Abstract
Historically, 20-40 mesh frac sand has been used in fracture stimulation treatments in the low permeability Devonian Sands of the Appalachian Basin. Carrier fluids have ranged from straight water to gelled water to water-based foams to crosslinked gelled water and even to crosslinked foams.
Recent work in the very low permeability (<0.1 md) Cotton Valley formation in East Texas has shown that the conventional wisdom of 20-40 mesh sand and high gel loading crosslinked fluids may not necessarily be the most effective treatment. 40-70 mesh frac sand and low gel loadings have proven beneficial. Although the Devonian Sands are not an exact match to the Cotton Valley, the very low permeability and low reservoir pressure make these sandstones a candidate for this type of treatment.
Using an industry accepted well productivity calculator and the parameters of a Devonian reservoir, the well production characteristics of various sand mesh sizes is investigated. This is only a small piece of the puzzle. Where proppant is placed in relationship to the productive interval(s) and effective fracture length are critical factors in the productivity of this type of reservoir.

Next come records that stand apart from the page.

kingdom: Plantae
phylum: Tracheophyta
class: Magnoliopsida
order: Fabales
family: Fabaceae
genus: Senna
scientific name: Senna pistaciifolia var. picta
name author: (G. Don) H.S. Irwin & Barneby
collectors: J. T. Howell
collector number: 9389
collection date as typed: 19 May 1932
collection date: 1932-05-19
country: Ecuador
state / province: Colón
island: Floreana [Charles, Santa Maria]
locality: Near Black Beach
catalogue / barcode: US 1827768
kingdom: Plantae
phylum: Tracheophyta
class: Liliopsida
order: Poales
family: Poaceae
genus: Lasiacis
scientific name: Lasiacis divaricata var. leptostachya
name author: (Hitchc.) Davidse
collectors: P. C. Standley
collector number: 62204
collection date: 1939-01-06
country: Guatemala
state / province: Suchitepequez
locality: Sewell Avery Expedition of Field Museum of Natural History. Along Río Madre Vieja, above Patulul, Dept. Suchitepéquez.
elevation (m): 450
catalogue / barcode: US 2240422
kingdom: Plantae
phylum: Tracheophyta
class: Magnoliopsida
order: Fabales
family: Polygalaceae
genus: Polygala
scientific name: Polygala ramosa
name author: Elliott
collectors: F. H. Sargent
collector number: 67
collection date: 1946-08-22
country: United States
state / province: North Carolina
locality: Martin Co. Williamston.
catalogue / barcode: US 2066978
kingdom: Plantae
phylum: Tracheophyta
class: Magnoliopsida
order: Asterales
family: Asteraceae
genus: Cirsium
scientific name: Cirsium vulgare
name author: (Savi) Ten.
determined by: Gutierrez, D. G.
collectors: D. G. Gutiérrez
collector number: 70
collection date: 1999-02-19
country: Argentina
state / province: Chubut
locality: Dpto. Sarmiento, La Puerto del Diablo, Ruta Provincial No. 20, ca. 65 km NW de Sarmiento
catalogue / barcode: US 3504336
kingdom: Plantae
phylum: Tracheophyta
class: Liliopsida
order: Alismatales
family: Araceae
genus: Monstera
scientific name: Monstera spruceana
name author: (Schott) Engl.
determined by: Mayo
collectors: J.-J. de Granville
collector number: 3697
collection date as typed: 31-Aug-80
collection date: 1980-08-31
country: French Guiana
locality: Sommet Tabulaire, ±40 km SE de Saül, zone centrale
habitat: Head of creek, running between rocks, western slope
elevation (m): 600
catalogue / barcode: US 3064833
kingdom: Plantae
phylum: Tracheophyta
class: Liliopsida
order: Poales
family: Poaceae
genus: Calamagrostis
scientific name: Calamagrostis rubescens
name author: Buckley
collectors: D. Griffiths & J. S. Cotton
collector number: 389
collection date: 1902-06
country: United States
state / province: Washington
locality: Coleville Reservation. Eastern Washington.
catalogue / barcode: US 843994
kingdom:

A 3-dimensional fracture simulator is employed to demonstrate the improved efficiency attained in the placement of small mesh sand (40-70). Various carrier fluids are employed to place the sand. These results are then run through the well productivity calculator demonstrating the importance of proppant placement.
Although pound for pound a large mesh proppant will have improved conductivity, the deeper placement attained with smaller mesh proppants improves well potential. This paper presents this data and develops a case justifying a change in conventional Devonian Sand fracture stimulation philosophy.